Crankshaft Optimization Based on Experimental Design and Response Surface Method

Abstract

To improve the applicable performance of the engine and accomplish the determination of optimization, the crankshaft, as one of its essential components, is optimized based on experimental design and response surface method (RSM). First, the static analysis of the crankshaft is carried out. Over the solution, the maximum equivalent stress and deformation distribution of the crankshaft and the area with the most concentrated stress are obtained to provide the direction for subsequent optimization. Then the modal analysis is carried out to define the portions with large amplitude to prevent resonance.

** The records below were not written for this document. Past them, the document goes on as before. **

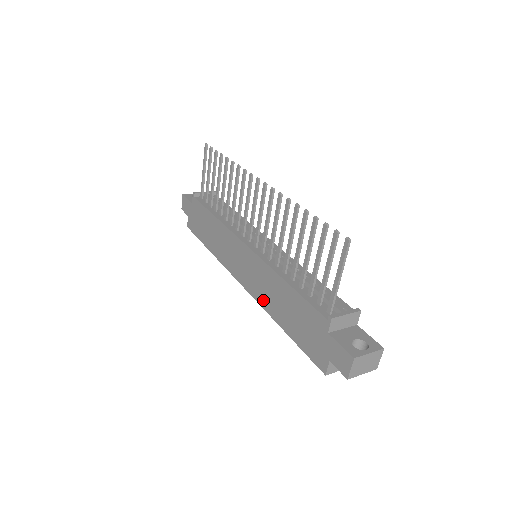
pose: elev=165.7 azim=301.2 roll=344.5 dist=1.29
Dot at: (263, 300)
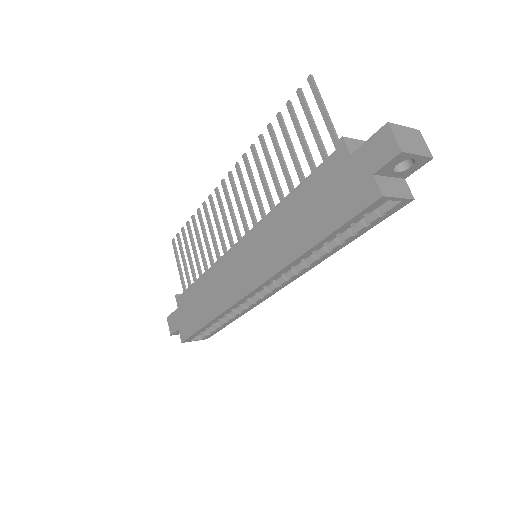
Dot at: (280, 258)
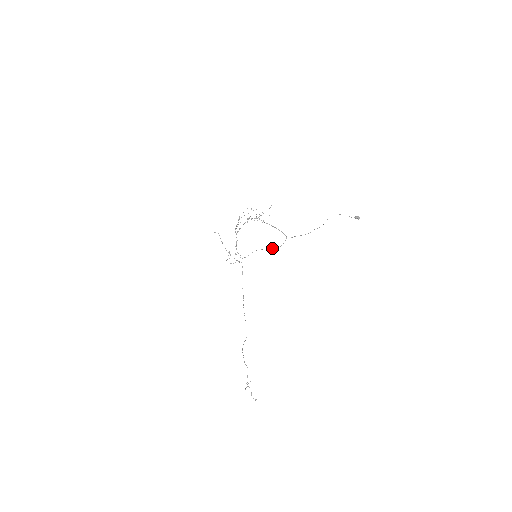
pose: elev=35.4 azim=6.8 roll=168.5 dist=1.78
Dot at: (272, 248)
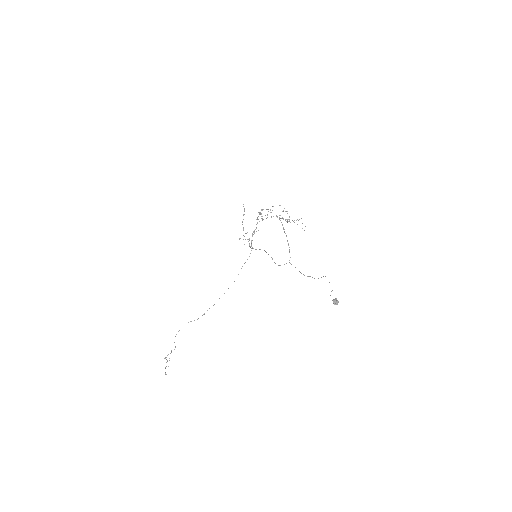
Dot at: occluded
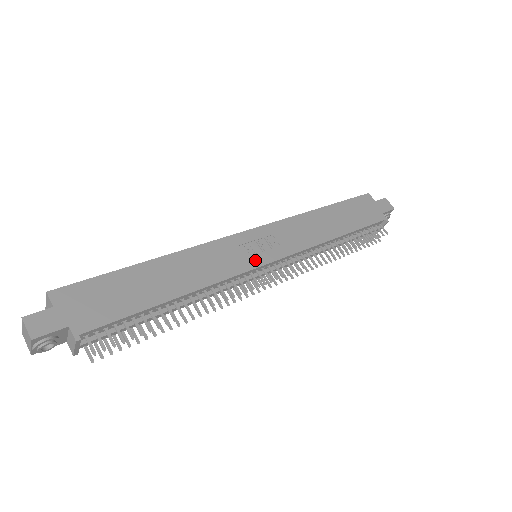
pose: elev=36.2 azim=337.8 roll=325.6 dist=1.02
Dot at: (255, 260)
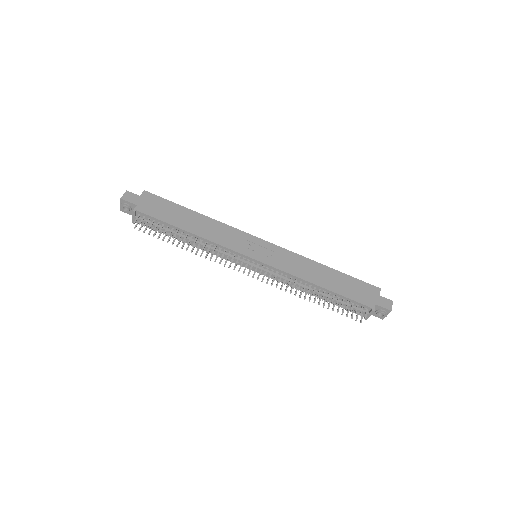
Dot at: (247, 251)
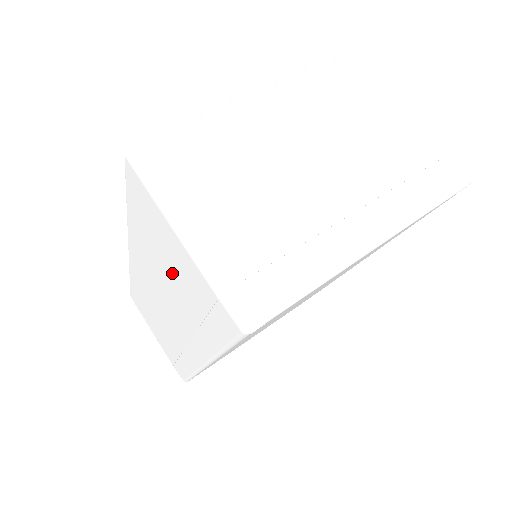
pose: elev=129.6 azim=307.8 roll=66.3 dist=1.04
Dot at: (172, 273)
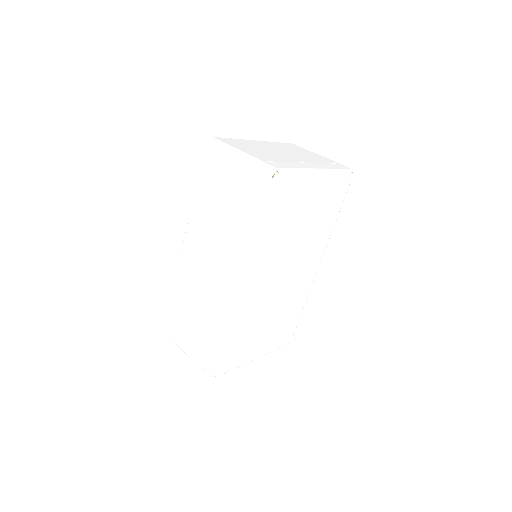
Dot at: (224, 200)
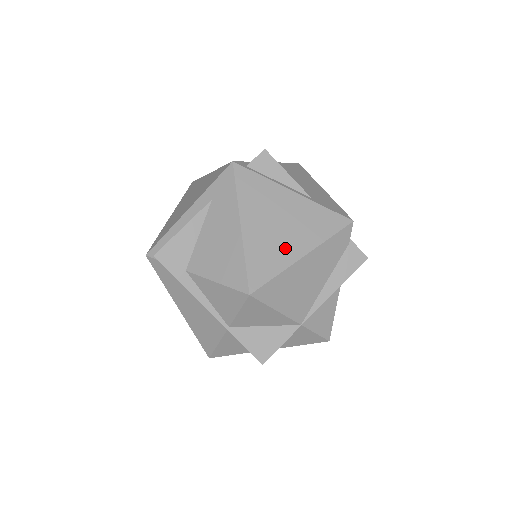
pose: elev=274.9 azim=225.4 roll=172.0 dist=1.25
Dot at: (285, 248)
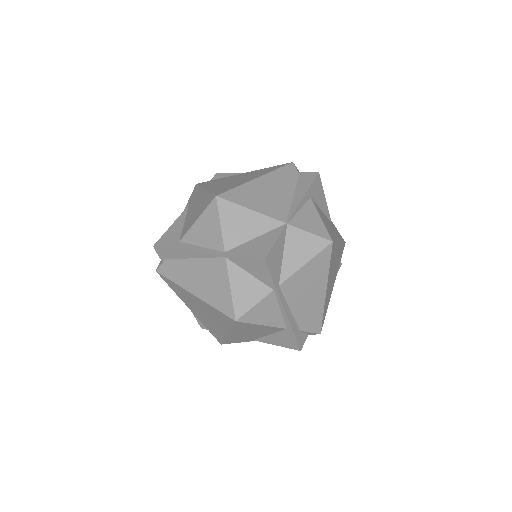
Dot at: (241, 181)
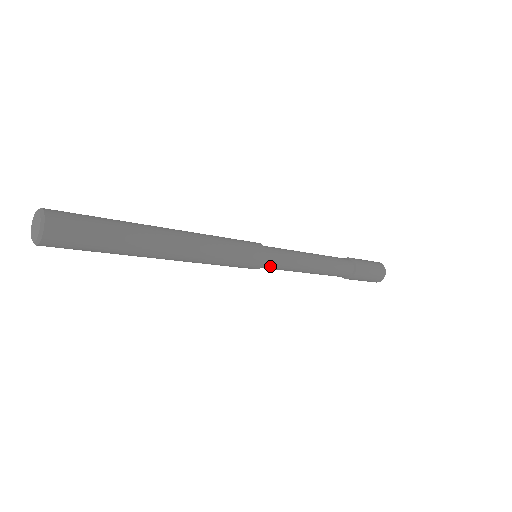
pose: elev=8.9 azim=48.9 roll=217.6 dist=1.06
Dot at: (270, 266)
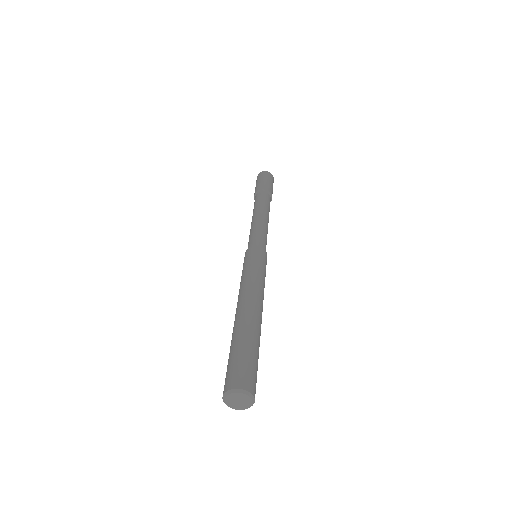
Dot at: occluded
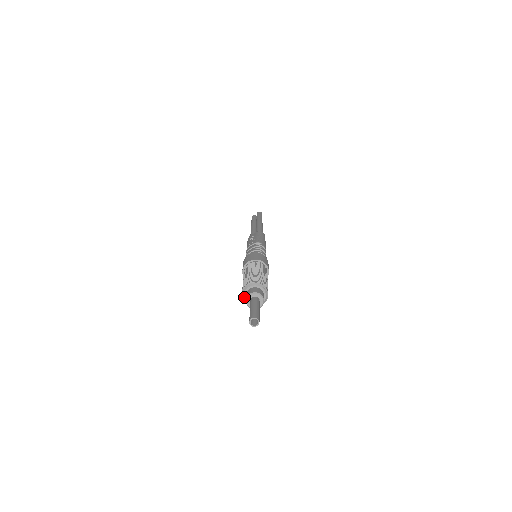
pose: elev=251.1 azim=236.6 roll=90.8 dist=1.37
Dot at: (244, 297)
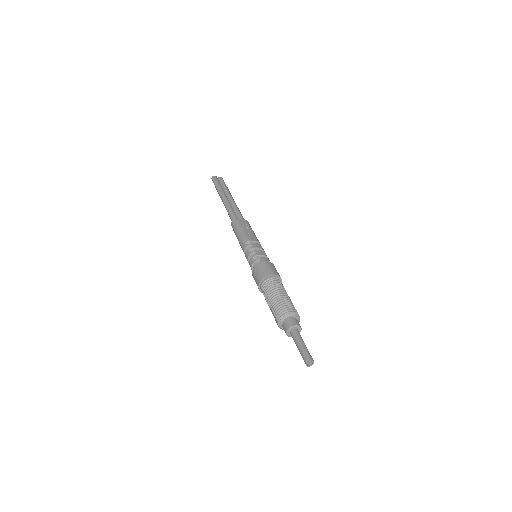
Dot at: (283, 320)
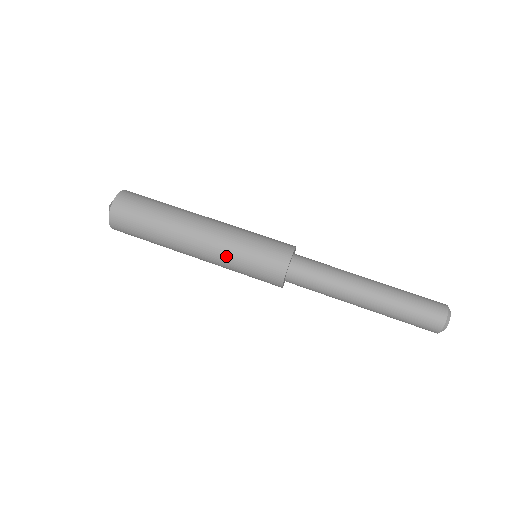
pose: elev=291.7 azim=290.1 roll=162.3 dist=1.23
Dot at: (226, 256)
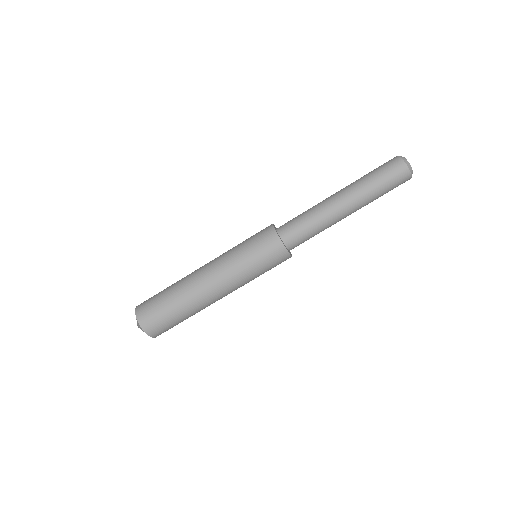
Dot at: (245, 283)
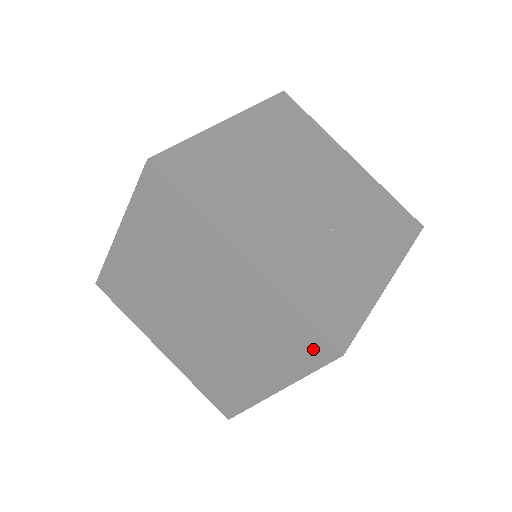
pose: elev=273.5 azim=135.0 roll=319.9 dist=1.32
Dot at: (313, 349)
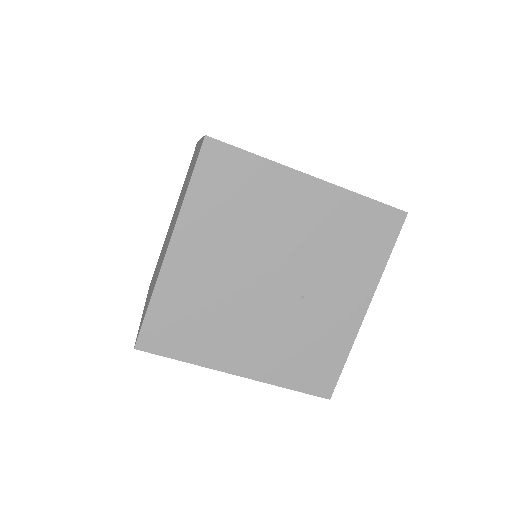
Dot at: occluded
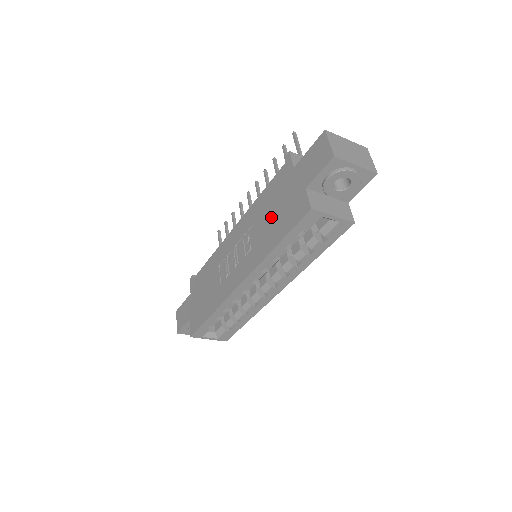
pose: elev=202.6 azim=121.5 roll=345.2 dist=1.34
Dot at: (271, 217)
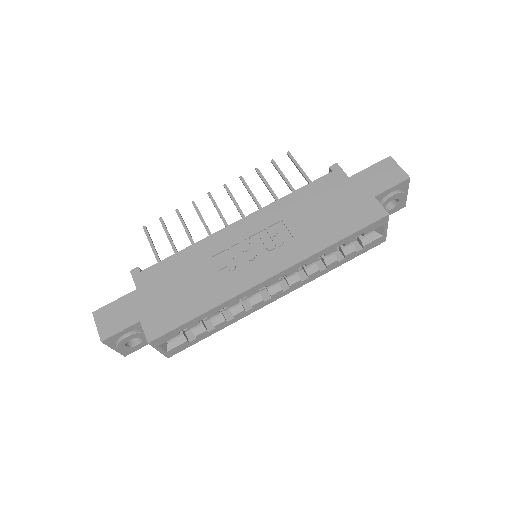
Dot at: (320, 215)
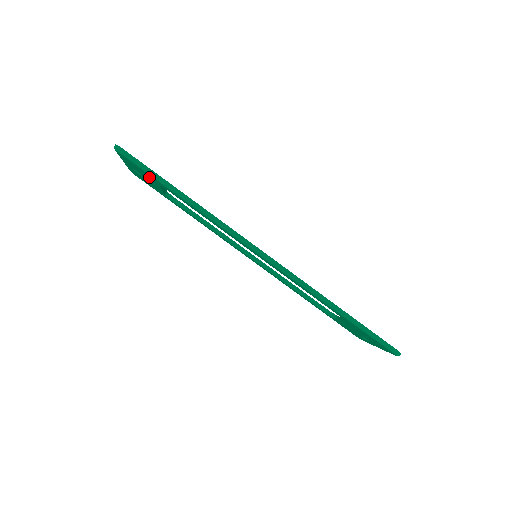
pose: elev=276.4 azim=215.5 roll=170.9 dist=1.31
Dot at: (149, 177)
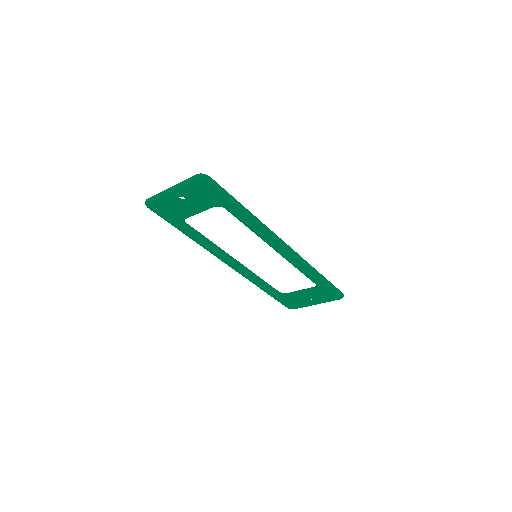
Dot at: (211, 200)
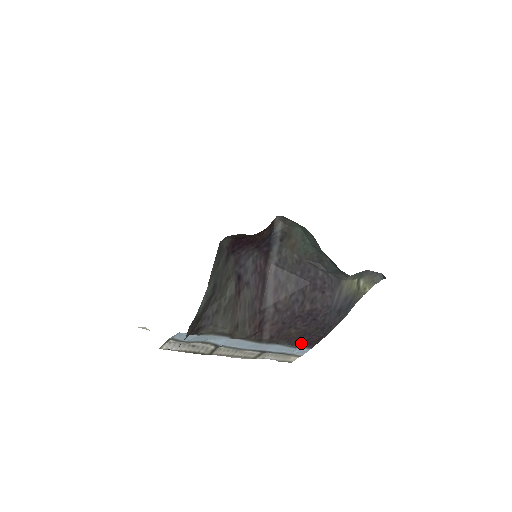
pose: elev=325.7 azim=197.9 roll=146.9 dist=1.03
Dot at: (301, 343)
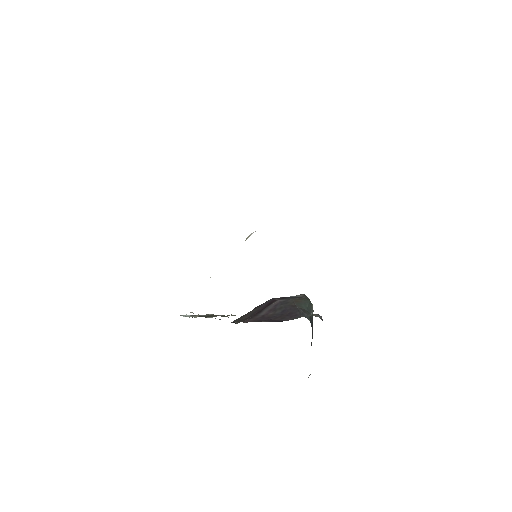
Dot at: occluded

At the same time, based on the modal analysis results, the harmonic response of the crankshaft is examined to ensure that the crankshaft can avoid resonance and fatigue caused by forced vibration at different engine speeds. It also provides a theoretical basis for the further optimization design of the crankshaft. Then, through the experimental design and response surface optimization analysis, the optimization purpose of reducing the maximum equivalent stress, maximum deformation, and lightweight of the crankshaft is accomplished. Through the design expert software, the response surface model and fitting equation of the crankshaft are solved by the RSM, which provides a reference basis for optimizing the crankshaft. Finally, according to the optimization scheme, the crankshaft is reconstructed, and the optimized crankshaft model is compared with the original model. After optimization, the maximum equivalent stress is reduced by 9.43%, the maximum deformation is reduced by 3.68%, and the mass is reduced by 1.30%. At the same time, the first three natural frequencies are reduced by 10.28, 10.28, and 10.34%, which achieves the purpose of optimizing the crankshaft design. The research results provide effective theory and evidence for the structural design of the crankshaft.